Chronique Semaine de l’Art n° 29 : Paris et les expositions


Ce texte est la transcription de la chronique de l’émission La Semaine de l’Art n° 29 du 30 octobre 2014. Il est accessible seulement aux abonnés.

La semaine dernière, dans notre chronique malheureusement non enregistrée mais que les abonnés peuvent lire sur le site, nous nous demandions si, comme Anne Hidalgo l’affirme, Paris est bien la capitale des Arts, et nous concluions sur une réponse positive, en dépit, plutôt que grâce à son maire.

Et il est vrai que, si Paris est encore la capitale des arts, c’est peut-être en partie grâce à l’art contemporain même si Londres, New York ou Berlin sont incontestablement beaucoup mieux placés, mais surtout grâce à l’art ancien jusqu’au début du XXe siècle.
Dans aucune autre capitale l’offre d’exposition n’est aussi riche et cette rentrée en témoigne une nouvelle fois, d’autant que ce sont les expositions parfois les moins médiatisées qui sont souvent les plus passionnantes.
Deux d’entre elles méritent particulièrement une visite : redisons un mot de « Saint-Louis » à la Conciergerie, dont nous expliquions déjà la semaine dernière à quel point elle nous semble presque parfaite : un parcours clair et remarquablement muséographié, des œuvres jamais encore montrées, une utilisation intelligente du multimédia, des panneaux de salle et des cartels suffisamment explicatifs, un catalogue excellent en tous points (essais, notices, reproductions…), un discours accessible au grand public qui n’oublie pas les spécialistes (ou le contraire), bref, tout ce que l’on devrait trouver dans une exposition qui se respecte et qui respecte les visiteurs.
Nous avons visité hier, au Musée de l’Armée, « Vu du front » qui montre comment a été représentée la première guerre mondiale. Un sujet fréquent en cette année de commémoration, et une exposition superbe qui témoigne des mêmes qualités, sur un sujet très différent, que celle consacrée à Saint Louis. Là encore, exposition comme catalogue frôlent la perfection.

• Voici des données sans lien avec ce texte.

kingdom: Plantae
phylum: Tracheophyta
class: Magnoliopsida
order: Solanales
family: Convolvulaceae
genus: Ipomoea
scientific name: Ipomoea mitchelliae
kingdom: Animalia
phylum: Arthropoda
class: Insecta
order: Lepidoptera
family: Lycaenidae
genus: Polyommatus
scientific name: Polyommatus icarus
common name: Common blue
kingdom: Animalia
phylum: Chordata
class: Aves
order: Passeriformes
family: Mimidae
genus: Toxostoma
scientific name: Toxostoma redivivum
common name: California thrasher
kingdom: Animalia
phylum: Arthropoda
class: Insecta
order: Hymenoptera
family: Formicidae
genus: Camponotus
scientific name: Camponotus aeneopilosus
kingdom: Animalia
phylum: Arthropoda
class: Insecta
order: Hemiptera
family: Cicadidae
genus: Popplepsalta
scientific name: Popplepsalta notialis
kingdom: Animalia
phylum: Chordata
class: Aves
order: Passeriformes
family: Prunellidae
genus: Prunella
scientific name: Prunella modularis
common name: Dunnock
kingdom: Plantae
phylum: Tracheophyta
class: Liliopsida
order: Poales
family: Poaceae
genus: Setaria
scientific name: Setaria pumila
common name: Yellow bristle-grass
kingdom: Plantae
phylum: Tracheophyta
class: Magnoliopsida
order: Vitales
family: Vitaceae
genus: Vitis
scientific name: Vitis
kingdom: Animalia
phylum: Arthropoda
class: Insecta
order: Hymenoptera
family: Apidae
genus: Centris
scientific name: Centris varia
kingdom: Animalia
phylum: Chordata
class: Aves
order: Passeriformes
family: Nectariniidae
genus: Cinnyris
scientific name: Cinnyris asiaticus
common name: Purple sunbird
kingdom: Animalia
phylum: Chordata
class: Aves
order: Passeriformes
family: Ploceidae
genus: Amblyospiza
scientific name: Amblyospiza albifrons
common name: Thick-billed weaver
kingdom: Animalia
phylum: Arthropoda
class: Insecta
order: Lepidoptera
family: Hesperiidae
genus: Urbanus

L’offre parisienne est telle qu’on ne sait réellement où donner de la tête : à Beaubourg, Marcel Duchamp, au Musée d’art moderne de la Ville de Paris Sonia Delaunay, Hokusai au Grand Palais, Émile Bernard au Musée de l’Orangerie, Paul Durand-Ruel au Musée du Luxembourg, la Fabrique du Romantisme au Musée de la Vie Romantique, le Pérugin au Musée Jacquemart-André, le Maroc médiéval au Louvre qui exposera bientôt Rhodes antique, Baccarat au Petit-Palais, les dessins de l’âge d’or hollandais à l’École des Beaux-Arts, bientôt, Viollet le Duc à la Cité de l’Architecture ou les nouvelles acquisitions du Musée d’Orsay, tandis qu’aux Gobelins se poursuit les Gobelins au XVIIIe siècle… Nous en oublions forcément. Nous ne les avons pas toutes vues, certaines sont très bien, d’autre un peu moins. D’autres encore franchement mauvaises – on pense bien sûr à Sade - mais tout cela démontre une vitalité qui ne se dément pas.

L’art ancien sera également à l’honneur dans une quinzaine de jours avec l’ouverture de Paris Tableau et toutes les expositions « off » qui l’accompagneront, une manifestation qui s’est désormais installée dans le temps, et qui, avec le Salon du Dessin au printemps transforme régulièrement Paris en capitale mondiale du marché de l’art ancien, à peine un mois après la mise à l’honneur de l’art contemporain.
Il faut s’en réjouir donc mais aussi avoir conscience de la fragilité de cette situation qui, dans le contexte actuel, relève presque du miracle.